▸ EXERCISE OBJECTIVE
Copy the records below exactly, from the line containing "focal_35mm: 270" through the last line, and leave out every picture.

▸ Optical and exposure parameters

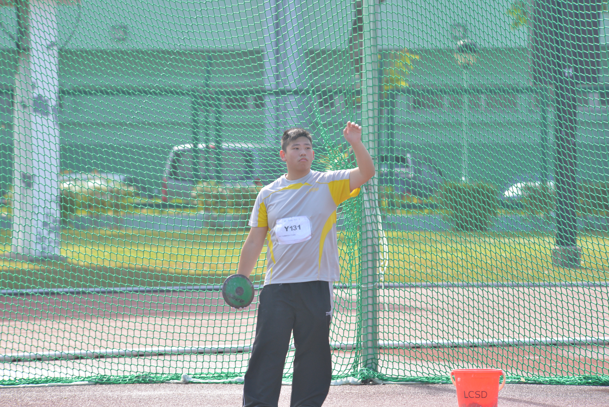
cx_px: 304
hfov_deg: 7.6
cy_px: 204
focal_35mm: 270
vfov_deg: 5.1
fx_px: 4569
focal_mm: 270
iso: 800
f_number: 8
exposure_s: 1/640
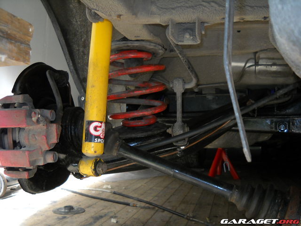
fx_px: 357
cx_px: 150
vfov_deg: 35.1
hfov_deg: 45.8
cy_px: 113
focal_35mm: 41
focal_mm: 6.72
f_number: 3.1
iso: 237
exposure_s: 1/60
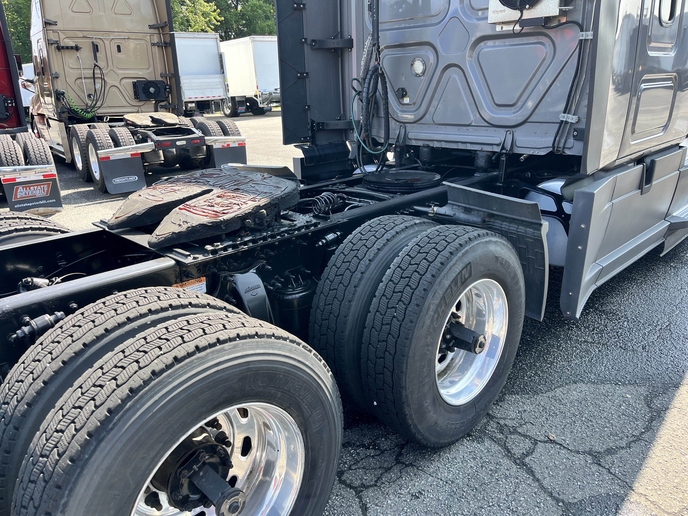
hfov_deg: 67.3
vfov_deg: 53.1
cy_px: 258
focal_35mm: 26
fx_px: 517
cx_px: 344
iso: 50
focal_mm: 5.1
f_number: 1.6
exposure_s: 1/407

▸ TASK ANSWER
focal_35mm: 270
vfov_deg: 5.1
fx_px: 4569
focal_mm: 270
iso: 800
f_number: 8
exposure_s: 1/640
fx_px: 357
cx_px: 150
vfov_deg: 35.1
hfov_deg: 45.8
cy_px: 113
focal_35mm: 41
focal_mm: 6.72
f_number: 3.1
iso: 237
exposure_s: 1/60
hfov_deg: 67.3
vfov_deg: 53.1
cy_px: 258
focal_35mm: 26
fx_px: 517
cx_px: 344
iso: 50
focal_mm: 5.1
f_number: 1.6
exposure_s: 1/407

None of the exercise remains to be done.